[Goal]
Please copy out every line of the rows below word for word, leaving out the pictures.

------------------------

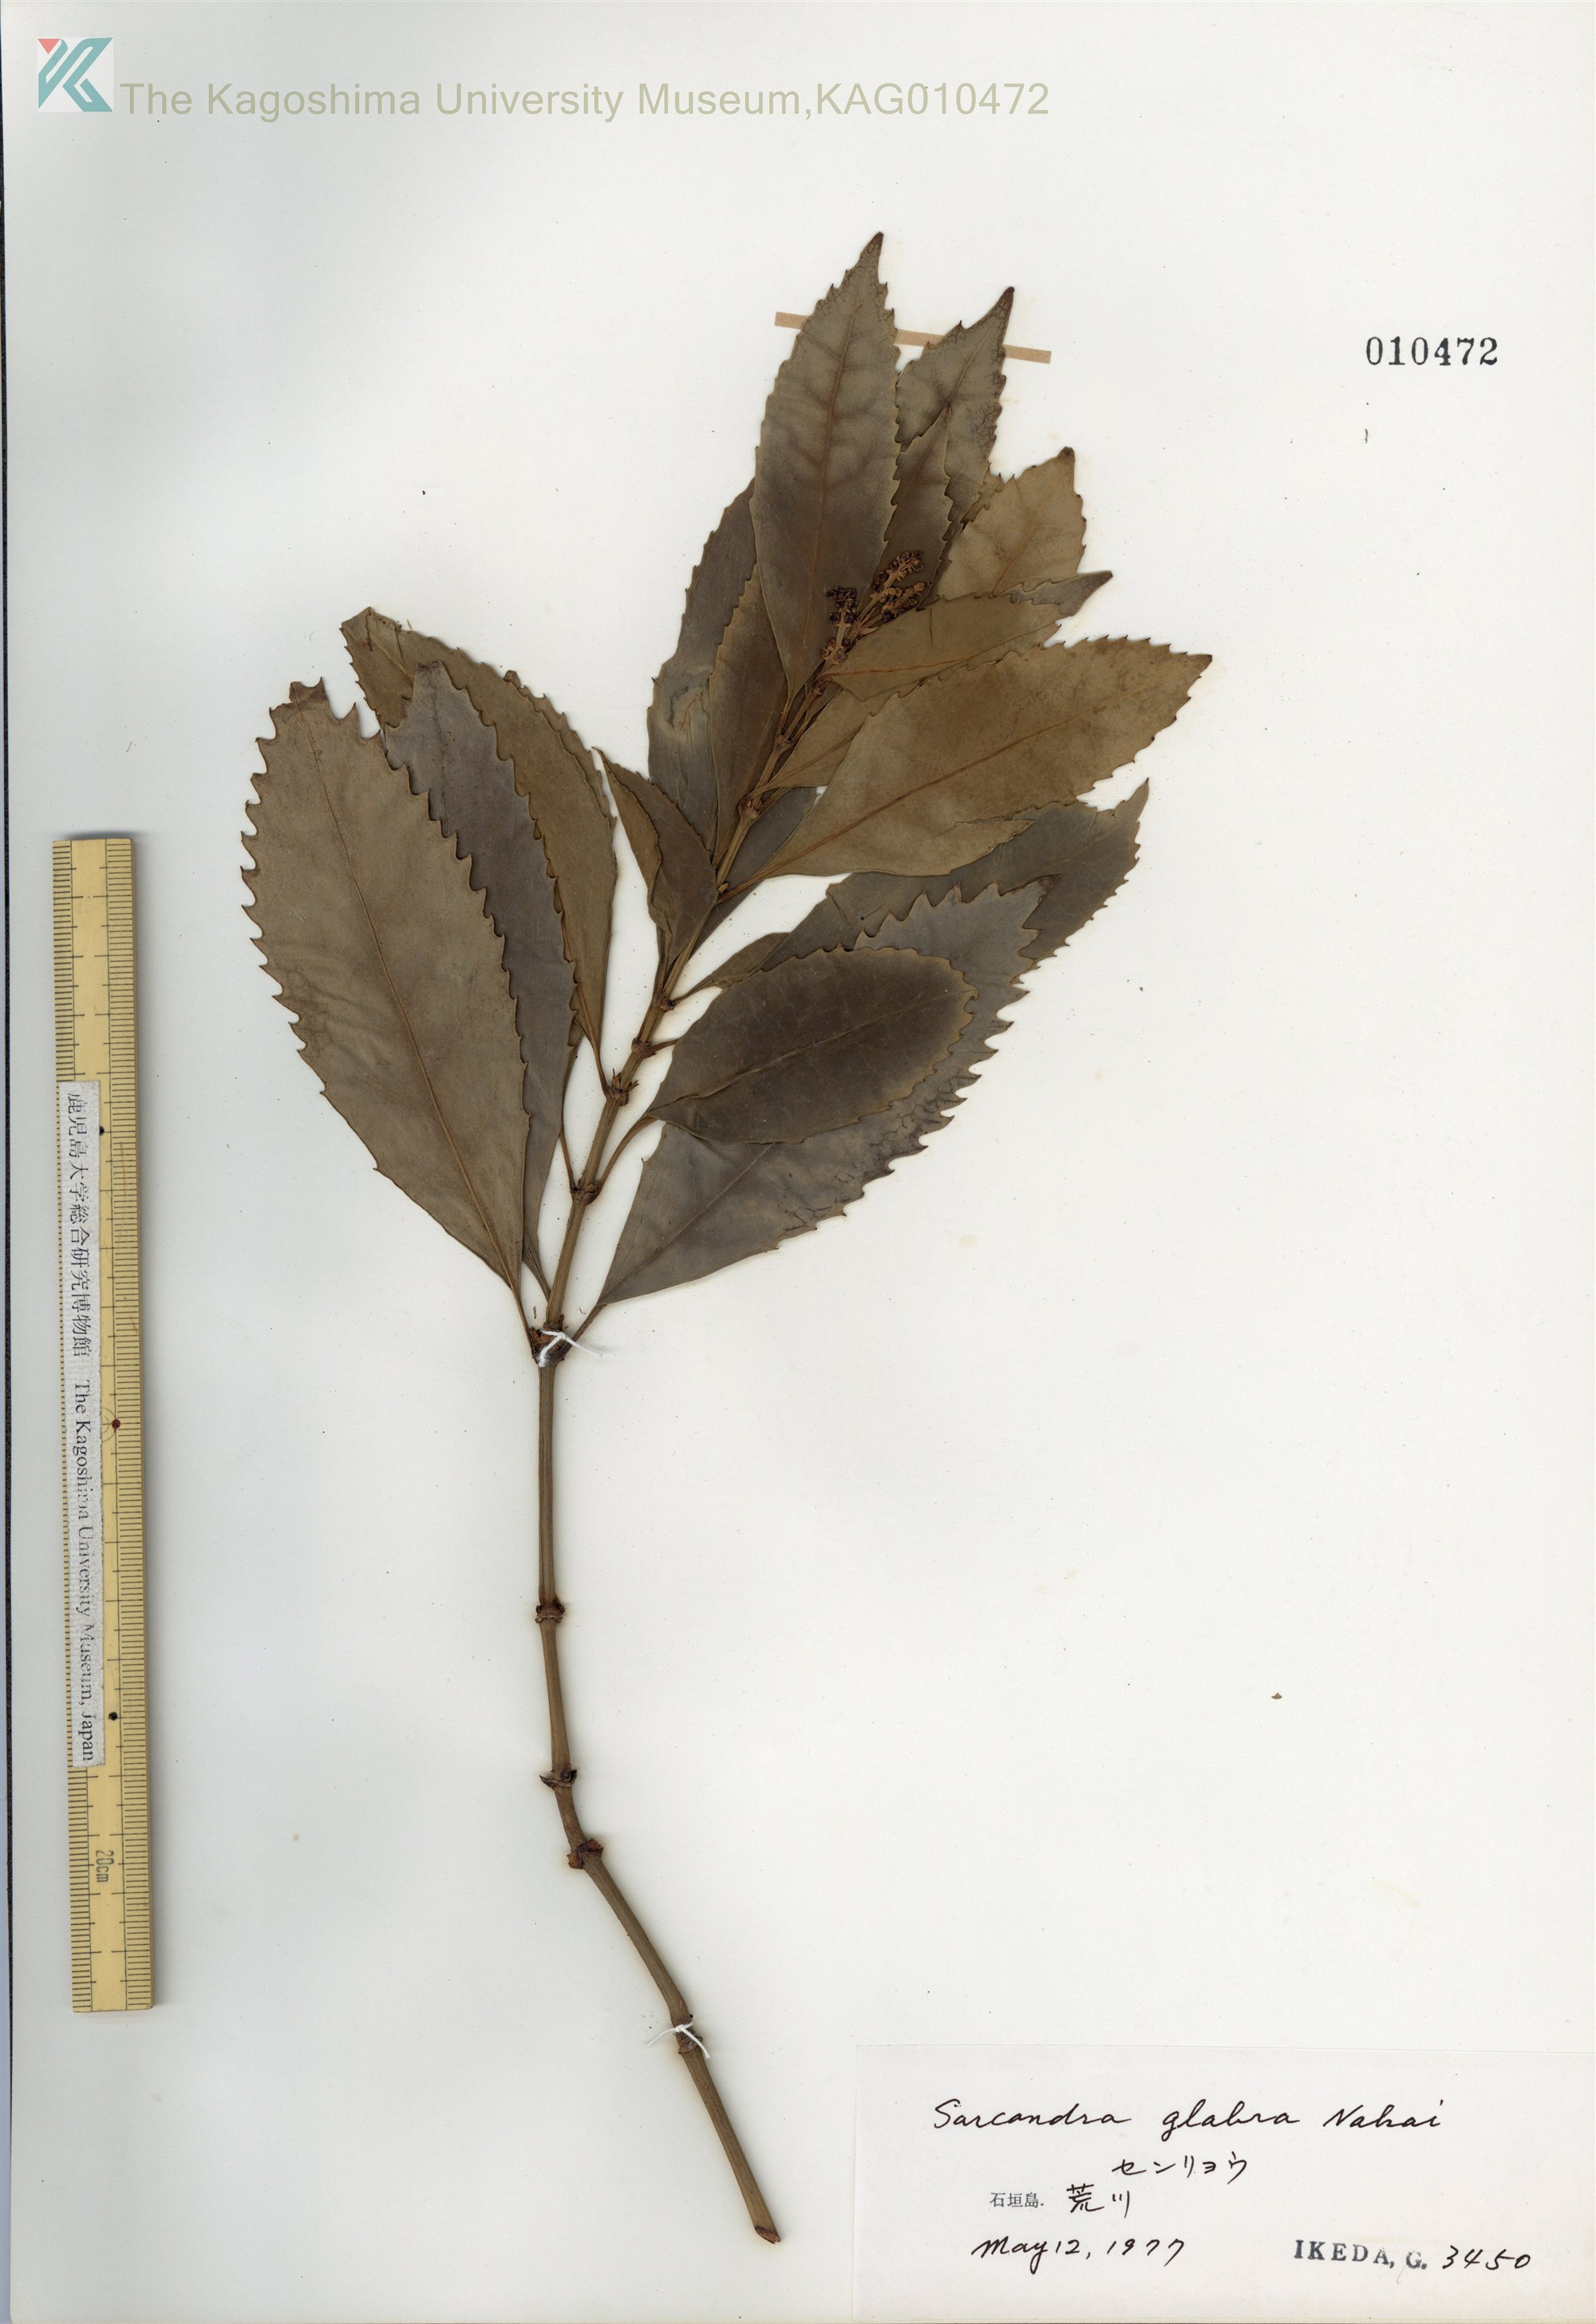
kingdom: Plantae
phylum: Tracheophyta
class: Magnoliopsida
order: Chloranthales
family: Chloranthaceae
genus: Sarcandra
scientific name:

------------------------

[Result]
kingdom: Plantae
phylum: Tracheophyta
class: Magnoliopsida
order: Chloranthales
family: Chloranthaceae
genus: Sarcandra
scientific name:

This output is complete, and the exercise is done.